(EXERCISE DATA Opens)

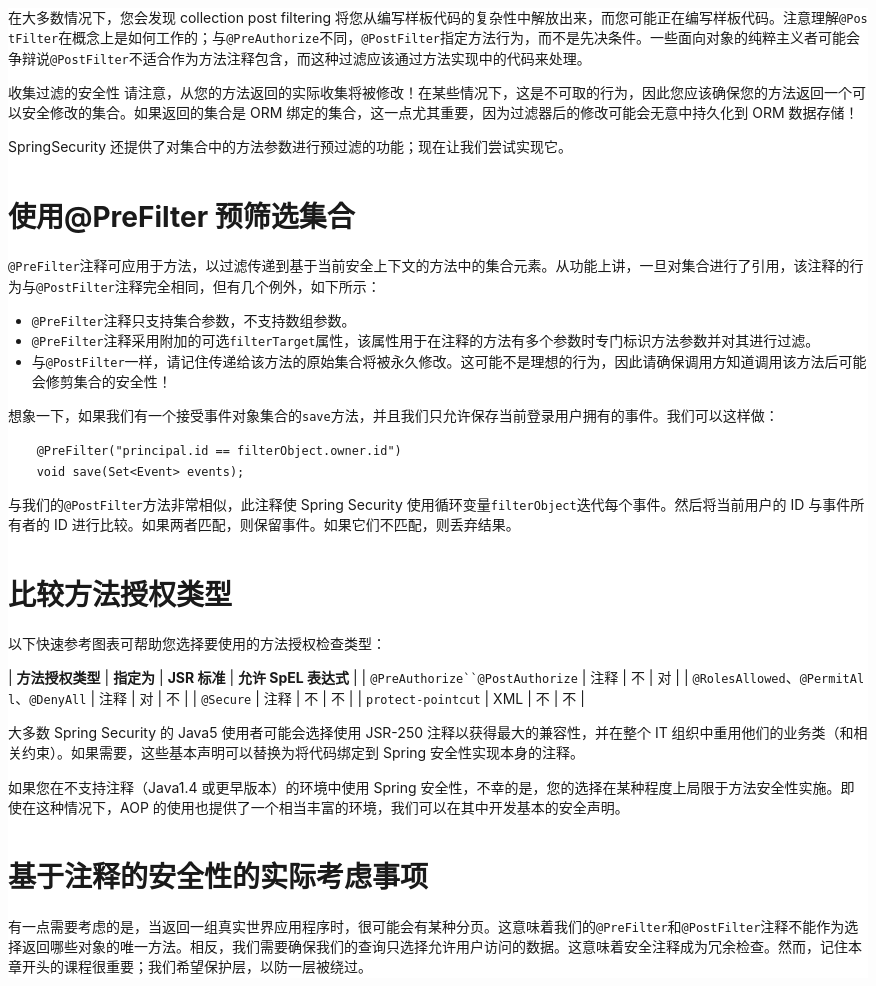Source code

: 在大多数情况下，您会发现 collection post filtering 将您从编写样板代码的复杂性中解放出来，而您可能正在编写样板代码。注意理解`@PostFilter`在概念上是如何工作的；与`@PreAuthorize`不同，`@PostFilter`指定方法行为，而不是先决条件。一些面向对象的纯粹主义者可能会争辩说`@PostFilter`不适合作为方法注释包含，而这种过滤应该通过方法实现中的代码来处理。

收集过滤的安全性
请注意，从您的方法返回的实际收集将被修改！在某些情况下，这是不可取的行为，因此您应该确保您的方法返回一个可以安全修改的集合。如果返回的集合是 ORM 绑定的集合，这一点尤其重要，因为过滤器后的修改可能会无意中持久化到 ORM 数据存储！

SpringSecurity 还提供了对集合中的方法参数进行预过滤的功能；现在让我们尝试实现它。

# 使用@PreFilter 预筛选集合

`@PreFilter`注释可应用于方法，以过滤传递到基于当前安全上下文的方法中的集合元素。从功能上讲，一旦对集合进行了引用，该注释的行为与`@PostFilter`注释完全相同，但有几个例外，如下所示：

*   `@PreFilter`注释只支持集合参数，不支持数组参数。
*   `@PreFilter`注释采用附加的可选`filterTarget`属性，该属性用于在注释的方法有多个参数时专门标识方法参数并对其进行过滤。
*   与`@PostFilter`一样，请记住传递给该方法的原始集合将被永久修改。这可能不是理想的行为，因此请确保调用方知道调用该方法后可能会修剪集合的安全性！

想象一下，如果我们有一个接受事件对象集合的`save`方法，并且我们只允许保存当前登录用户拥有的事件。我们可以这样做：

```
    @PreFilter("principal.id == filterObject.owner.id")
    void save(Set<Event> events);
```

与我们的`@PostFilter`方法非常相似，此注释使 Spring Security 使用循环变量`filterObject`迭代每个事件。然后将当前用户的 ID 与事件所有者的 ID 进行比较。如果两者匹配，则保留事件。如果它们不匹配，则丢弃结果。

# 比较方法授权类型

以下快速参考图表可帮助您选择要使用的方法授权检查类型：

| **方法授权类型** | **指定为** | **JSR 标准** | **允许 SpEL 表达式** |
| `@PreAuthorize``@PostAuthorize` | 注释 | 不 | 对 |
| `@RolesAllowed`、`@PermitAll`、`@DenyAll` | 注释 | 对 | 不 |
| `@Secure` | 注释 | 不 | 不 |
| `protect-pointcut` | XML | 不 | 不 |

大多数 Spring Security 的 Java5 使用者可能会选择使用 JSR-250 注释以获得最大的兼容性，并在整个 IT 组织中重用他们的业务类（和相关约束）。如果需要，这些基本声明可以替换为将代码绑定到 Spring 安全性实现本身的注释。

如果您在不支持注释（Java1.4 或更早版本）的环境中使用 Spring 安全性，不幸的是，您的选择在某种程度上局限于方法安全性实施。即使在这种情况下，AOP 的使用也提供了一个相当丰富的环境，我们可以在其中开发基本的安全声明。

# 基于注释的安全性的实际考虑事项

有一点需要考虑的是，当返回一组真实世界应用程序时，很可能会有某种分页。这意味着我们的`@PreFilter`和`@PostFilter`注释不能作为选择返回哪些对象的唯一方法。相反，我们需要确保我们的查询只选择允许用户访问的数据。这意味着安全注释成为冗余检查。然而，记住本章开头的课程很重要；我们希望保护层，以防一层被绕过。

(EXERCISE DATA Closes)
(EXERCISE DATA Opens)

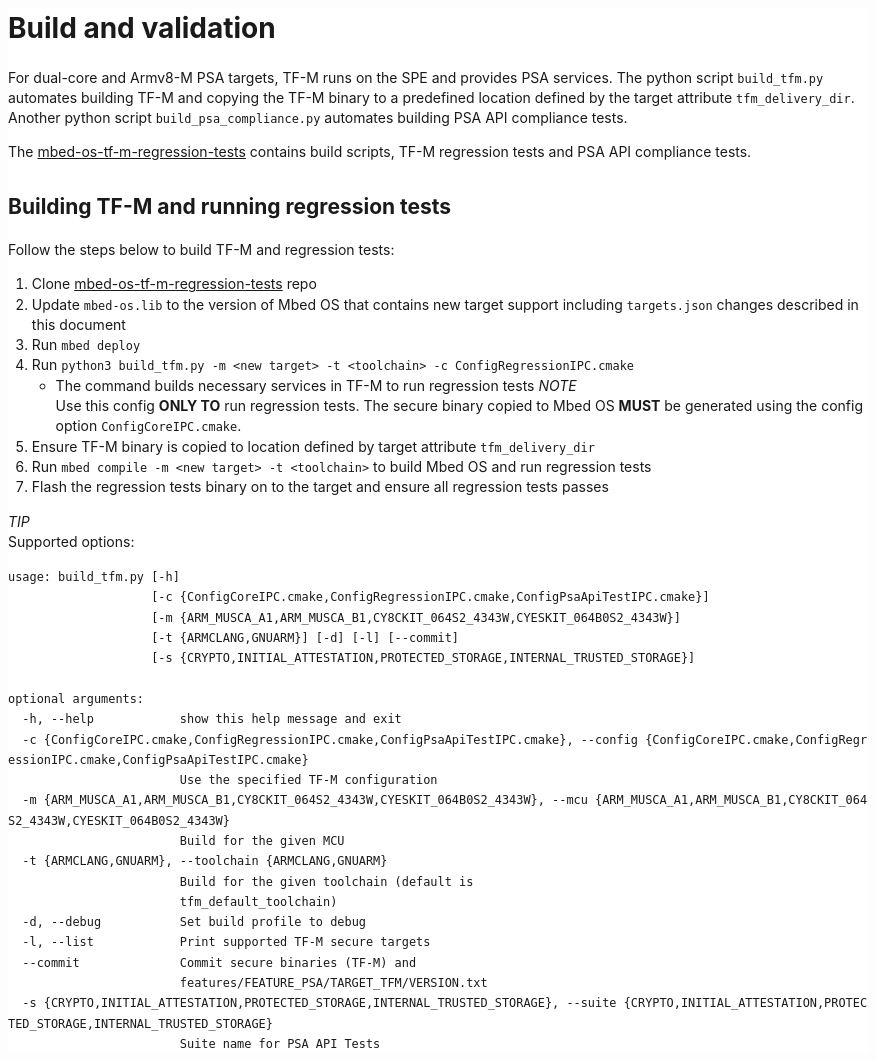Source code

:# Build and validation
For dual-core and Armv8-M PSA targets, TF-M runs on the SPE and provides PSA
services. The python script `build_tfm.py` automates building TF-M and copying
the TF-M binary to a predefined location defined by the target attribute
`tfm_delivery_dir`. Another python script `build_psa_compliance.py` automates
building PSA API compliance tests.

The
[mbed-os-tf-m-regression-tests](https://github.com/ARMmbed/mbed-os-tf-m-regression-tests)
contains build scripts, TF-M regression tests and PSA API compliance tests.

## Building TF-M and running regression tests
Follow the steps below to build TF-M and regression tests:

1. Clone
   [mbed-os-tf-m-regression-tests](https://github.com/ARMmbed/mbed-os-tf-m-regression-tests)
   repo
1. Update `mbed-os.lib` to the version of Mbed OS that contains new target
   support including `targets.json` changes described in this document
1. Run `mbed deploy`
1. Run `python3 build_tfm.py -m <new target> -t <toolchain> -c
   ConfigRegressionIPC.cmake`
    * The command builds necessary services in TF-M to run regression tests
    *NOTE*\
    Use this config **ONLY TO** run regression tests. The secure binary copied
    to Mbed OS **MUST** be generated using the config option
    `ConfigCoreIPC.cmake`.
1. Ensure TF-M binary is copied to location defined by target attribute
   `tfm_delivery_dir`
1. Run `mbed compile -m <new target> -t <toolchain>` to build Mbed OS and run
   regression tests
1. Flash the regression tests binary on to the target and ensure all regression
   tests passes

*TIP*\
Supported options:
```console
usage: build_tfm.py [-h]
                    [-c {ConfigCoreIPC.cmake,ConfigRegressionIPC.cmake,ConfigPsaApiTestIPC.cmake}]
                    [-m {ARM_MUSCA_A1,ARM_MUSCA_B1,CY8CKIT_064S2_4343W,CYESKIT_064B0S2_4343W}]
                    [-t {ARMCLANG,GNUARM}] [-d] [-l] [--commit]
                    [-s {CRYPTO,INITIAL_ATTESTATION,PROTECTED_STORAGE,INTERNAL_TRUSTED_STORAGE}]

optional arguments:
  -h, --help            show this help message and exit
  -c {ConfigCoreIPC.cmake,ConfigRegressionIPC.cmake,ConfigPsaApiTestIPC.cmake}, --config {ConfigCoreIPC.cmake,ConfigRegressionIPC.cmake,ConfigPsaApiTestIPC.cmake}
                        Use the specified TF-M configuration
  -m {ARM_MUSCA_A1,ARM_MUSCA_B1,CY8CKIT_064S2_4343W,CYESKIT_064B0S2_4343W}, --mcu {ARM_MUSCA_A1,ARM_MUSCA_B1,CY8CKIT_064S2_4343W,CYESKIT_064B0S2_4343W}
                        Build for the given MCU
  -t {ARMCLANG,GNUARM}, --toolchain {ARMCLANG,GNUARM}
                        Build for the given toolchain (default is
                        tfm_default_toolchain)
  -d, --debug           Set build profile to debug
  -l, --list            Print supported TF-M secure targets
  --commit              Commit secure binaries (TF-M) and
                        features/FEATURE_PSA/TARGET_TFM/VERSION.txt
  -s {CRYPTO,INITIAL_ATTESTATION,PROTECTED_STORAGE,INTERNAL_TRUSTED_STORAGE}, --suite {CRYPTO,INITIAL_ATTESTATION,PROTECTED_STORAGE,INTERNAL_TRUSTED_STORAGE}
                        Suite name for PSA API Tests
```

(EXERCISE DATA Closes)

■ EXERCISE AIM: The word "location" appears in some lines above. Return every one of those lines.

■ TASK RESPONSE:
the TF-M binary to a predefined location defined by the target attribute
1. Ensure TF-M binary is copied to location defined by target attribute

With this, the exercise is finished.